Screening of COVID-19 Using Rapid Test Before Gastrointestinal Procedures; Experience in a Limited Resource Hospital
Author(s) -
Fauzi Yusuf,
Desi Maghfirah,
Muhsin Muhsin
Publication year - 2020
Publication title -
jsmartech
Language(s) - English
Resource type - Journals
eISSN - 2714-7894
pISSN - 2686-0805
DOI - 10.21776/ub.jsmartech.2020.002.01.35
Subject(s) - medicine , guideline , colonoscopy , test (biology) , health care , pandemic , medical emergency , gold standard (test) , covid-19 , disease , personal protective equipment , emergency medicine , intensive care medicine , pathology , infectious disease (medical specialty) , colorectal cancer , economic growth , paleontology , cancer , economics , biology
Corona Virus Disease 2019 (COVID-19) is an emerging disease announced by World Health Organization (WHO) as a pandemic disease since March 2020. Several international guidelines suggested use of reverse transcriptase polymerase chain reaction (RT-PCR) test as screening tool before starting gastrointestinal (GI) procedures.
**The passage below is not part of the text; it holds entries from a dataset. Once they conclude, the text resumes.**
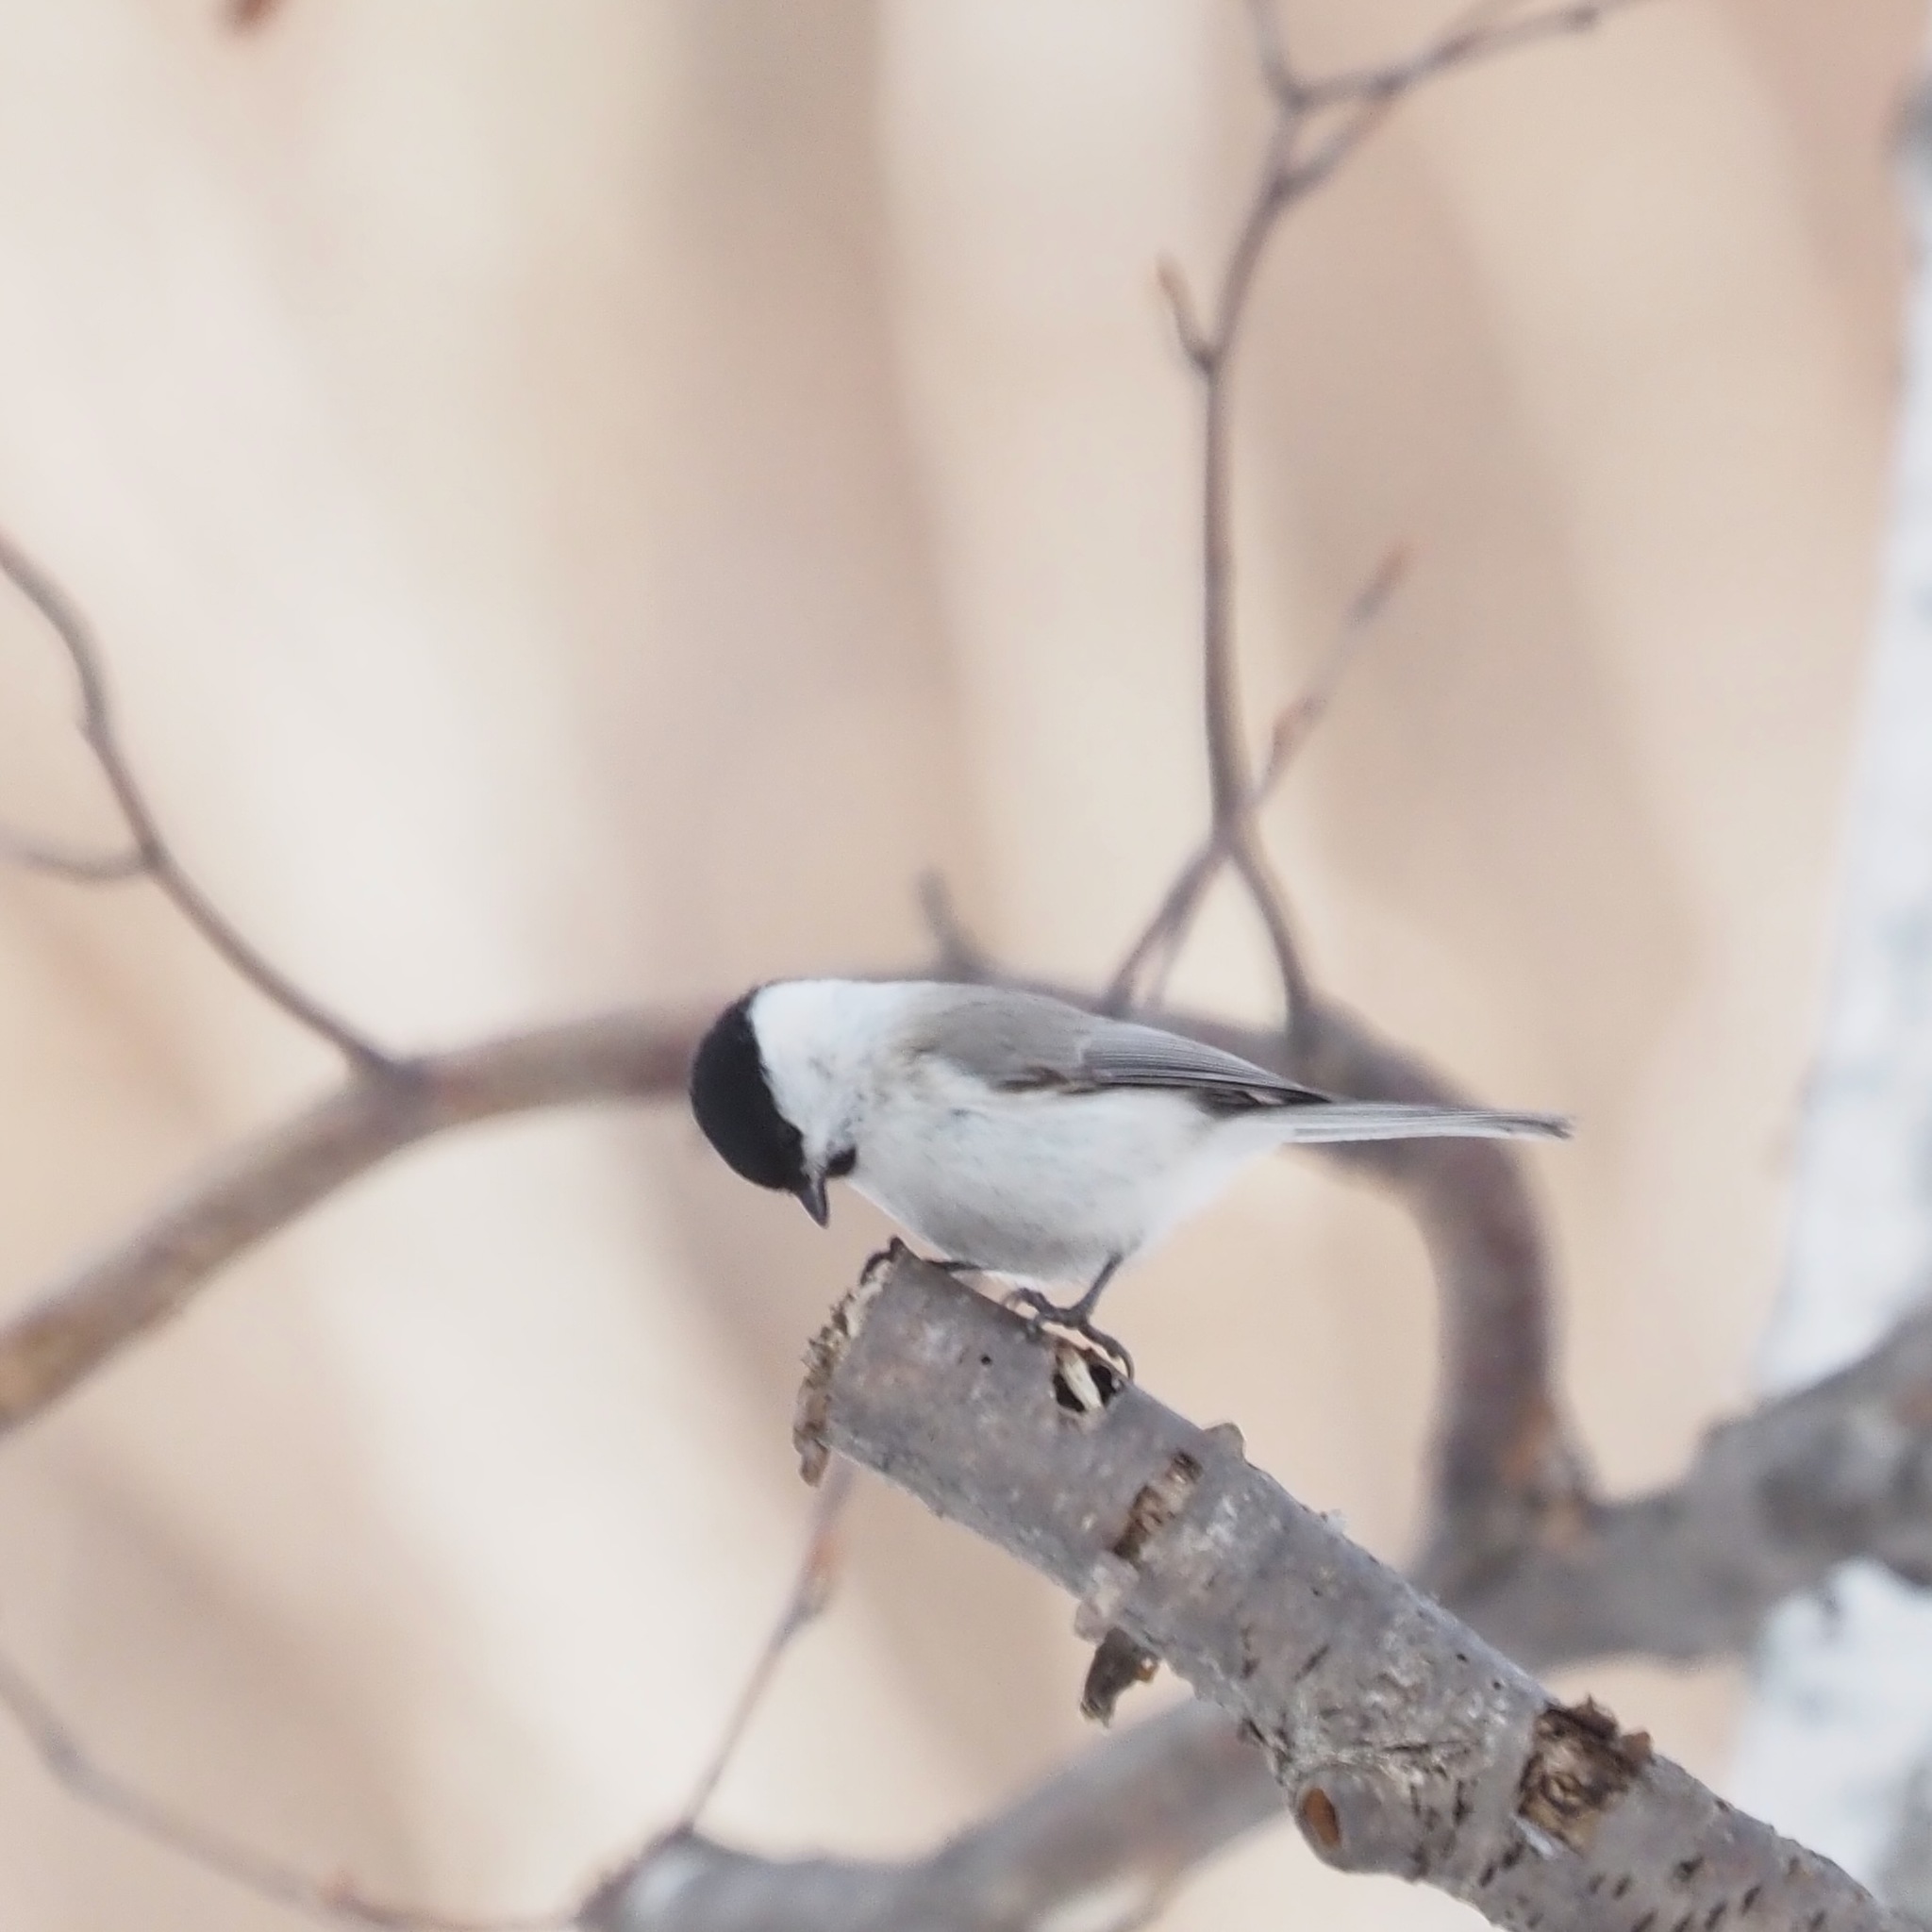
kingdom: Animalia
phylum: Chordata
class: Aves
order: Passeriformes
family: Paridae
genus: Poecile
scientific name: Poecile palustris
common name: Marsh tit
Although RT-PCR is a gold standard, it has limitation as it is expensive and requires special expertise therefore difficult to implement in limited resource hospitals. Due to lack of RT-PCR tests available and in accordance with Indonesian government regulation, thirty patients in a tertiary referred hospital in Banda Aceh were screened with rapid test antigen and antibody for COVID-19 before underwent emergency and urgency GI procedures such as endoscopy, colonoscopy and abdominal ultrasonography. Several laboratory parameters and chest X-ray in all patients were assessed. All health care workers in procedure room were also tested with rapid antigen 1 week after the procedures. The study showed that laboratory parameters and chest X-ray were relatively normal for all patients. All procedures were conducted safely and leave no new COVID-19 case amongst health care workers. In conclusion, rapid test can be used in hospitals with limited resources, although RT-PCR test is still needed to confirm COVID-19 cases. Safe GI procedures can still be performed in limited resource hospital, although the possibility for disease transmission is still high. A modified guideline is needed in these hospitals in order to conduct safe GI procedures.